(Reuters) – U.S. Republican Dan Bishop pulled slightly ahead of Democrat Dan McCready as results rolled in from a special congressional election in North Carolina, with both parties watching to see whether President Donald Trump’s Republican Party could keep its grip on a long-held seat.
Republicans won a special election in another district in the state where they had been expected to do so. Republican Greg Murphy defeated Democrat Allen Thomas for a seat left vacant by longtime Republican Representative Walter Jones’ death in February, the Associated Press said.
But all eyes were focused on North Carolina’s sprawling 9th Congressional District, where Bishop had a thin lead over McCready. With about 66% of the precincts reporting, Bishop led McCready by 50.27% to 49.16%, according to state board of election results.
The suburban-rural area in the southeastern part of the state has been represented by Republicans in Congress since the 1960s and voted for Trump by about 12 percentage points in 2016. A special congressional election was ordered after last year’s voting was tainted by fraud.

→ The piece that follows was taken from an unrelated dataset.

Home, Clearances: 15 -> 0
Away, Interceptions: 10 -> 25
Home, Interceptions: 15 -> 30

Both Trump and Vice President Mike Pence flew to North Carolina on Monday for last-minute campaigning with Bishop, a 55-year-old state senator who has embraced Trump’s policies and politics.

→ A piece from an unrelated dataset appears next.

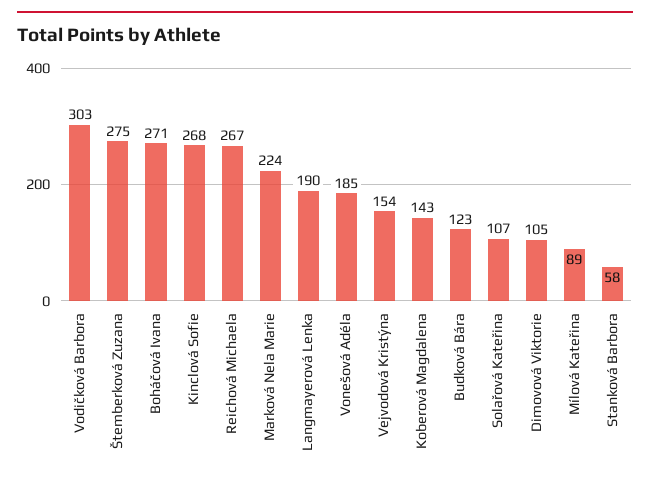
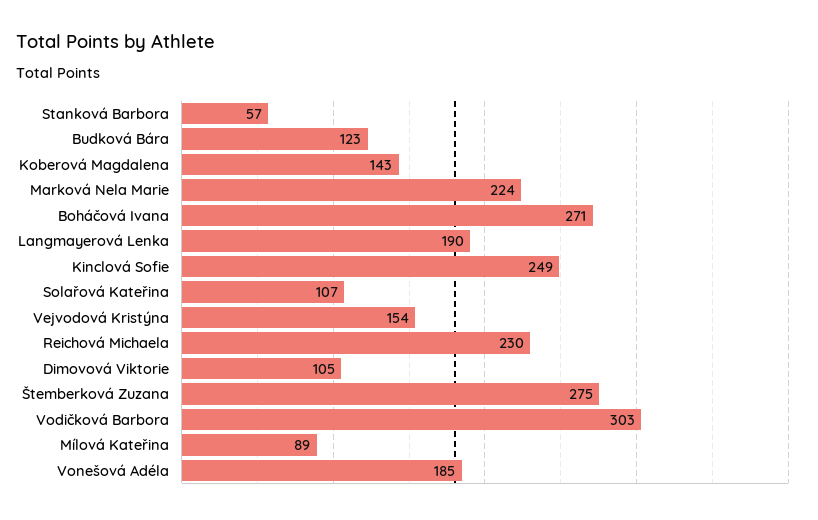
Kinclová Sofie: 268 -> 249
Reichová Michaela: 267 -> 230
Stanková Barbora: 58 -> 57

“You have a Democrat named Dan McCready, and he wants open borders, he wants sanctuary cities, he’s not going to protect your Second Amendment,” Trump told a rally in Fayetteville, referring to the constitutional right to bear arms.
Earlier on Tuesday evening, local Republicans sought an extension of voting hours in one precinct in Union County, a suburban Charlotte county that some analysts say could be a battleground in the race.

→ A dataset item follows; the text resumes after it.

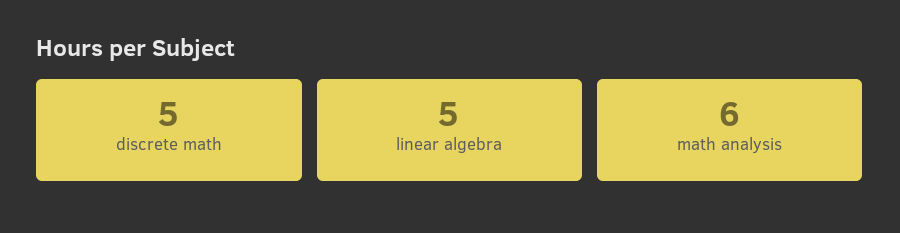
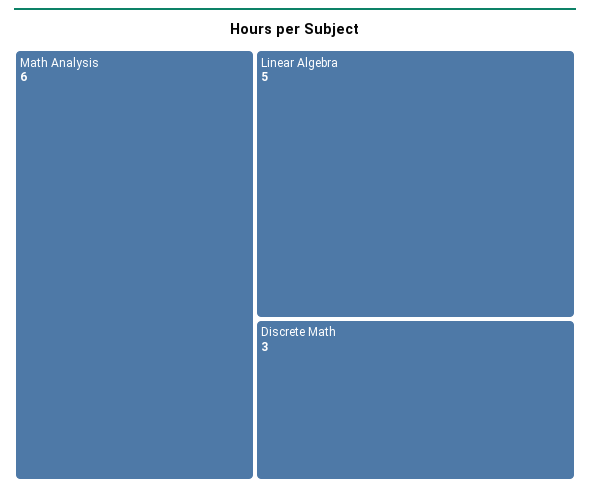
discrete math: 5 -> 3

The State Board of Elections took no action on that request, but later agreed to extend the voting for 25 minutes past the scheduled 7:30 p.m. EDT closing time in another precinct, in Mecklenburg County.
McCready encouraged voters to head for the polls and wrote on Twitter just after they had closed that people should “stay in line! If you were in line by 7:30 pm, election officials must let you vote. This race is gonna come down to just a small number of votes,” he wrote.
A Republican victory would help the party launch a comeback effort to wrest the House of Representatives away from Democrats after losing 40 seats and overall control in House elections last year.
A Democratic win would send hopes soaring that 2018 was not necessarily their high-water mark as they aim to lure more voters away from Trump and his fellow Republicans in 2020 elections to Congress and the White House.
The North Carolina contest was the second most expensive special election for a House seat in U.S. history, according to the Center for Responsive Politics, which said candidates and outside groups had spent more than $18 million to fill the airwaves with ads.
Only a 2017 race in Georgia cost more, when Republican Karen Handel beat Democrat Jon Ossoff in a $27 million blitz.
North Carolina’s 9th District was already getting more competitive in 2018, when McCready lost narrowly before state officials ruled the election was tainted by an absentee-ballot fraud scheme that benefited his then-opponent, Republican Mark Harris. A new election was ordered, and Harris declined to run again.
Republicans nominated Bishop, who has campaigned on taxes, the economy and immigration. He has echoed Trump’s political themes, asserting that McCready “admires socialism” and linking him to the “Squad,” a group of progressive Democrats in the House who Trump has repeatedly attacked.
“I share your values. I’m not ashamed of your values,” Bishop told attendees at the rally with Trump on Monday. “I’m going to defend your values in Washington D.C.”
McCready, a 36-year-old small-businessman and U.S. Marine Corps veteran, has sought to steer the campaign discussion away from Trump and onto issues such as healthcare, education and teacher pay.
He has labeled Bishop, who sponsored a 2016 measure in the state legislature restricting public restroom access for transgender people, as a “career politician.”
A wave of recent Republican retirements from the House has fueled speculation that Republicans fear they will not win back the majority in that chamber next year. They will need to gain 19 seats to regain the majority, or 20 if they lose North Carolina’s 9th District on Tuesday.